In an interview with Wired, Jens Juul Holst — a scientist who was awarded the Warren Alpert Foundation Prize in 2021 for his work discovering and developing treatments based on the GLP-1 hormone — explained that while the medications are effective, he thinks it’s unlikely that people will want to stay on the drugs for more than two years.

“What happens is that you lose your appetite and also the pleasure of eating, and so I think there’s a price to be paid when you do that,” Holst, professor in the Department of Biomedical Sciences at the University of Copenhagen, explained. “If you like food, then that pleasure is gone. The craving for food for some people is taken away when they take GLP-1 drugs.”

“So you don’t eat through GLP-1 therapy because you’ve lost interest in food,” he continued. “That may eventually be a problem, that once you’ve been on this for a year or two, life is so miserably boring that you can’t stand it any longer and you have to go back to your old life.”

Holst added that medications like Ozempic and Wegovy have been on the market since 2005, and studies have shown that people don’t stay on them for a long time. 

“It’s just like every other drug, they don’t stay on it for many reasons,” he told the outlet, noting that even those who return to the drugs after stopping them are still unlikely to stay on them. “It’s simply because something happens that makes you uninterested in going on.” 

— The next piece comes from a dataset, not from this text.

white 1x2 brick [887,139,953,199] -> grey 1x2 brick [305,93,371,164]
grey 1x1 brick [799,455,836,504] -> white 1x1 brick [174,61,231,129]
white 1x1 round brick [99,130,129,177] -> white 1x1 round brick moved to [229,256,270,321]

“Maybe you think everything is alright now, and then it turns out later that it is not alright and maybe you come back on the therapy. But I don’t see that a huge part of the population will be put on Wegovy and will stay on Wegovy for the rest of their lives — I simply don’t see that picture, because this hasn’t happened with other GLP-1 drugs,” he added.

According to sources who previously spoke to Ania Jastreboff M.D., PhD., an obesity medicine physician scientist at Yale, about Ozempic, Wegovy and the rebound weight gain that can occur if the medication is stopped. She explained that those who use these drugs have to continue taking the medications if they want to maintain the weight loss because diabetes and obesity are chronic conditions.

“If you have a patient who has high blood pressure, they have hypertension, and you start them on an antihypertensive medication, and their blood pressure improves, what would happen if you stopped that medication? Well, their blood pressure would go back up — and we’re not surprised. It’s the same with anti-obesity medications,” Jastreboff said.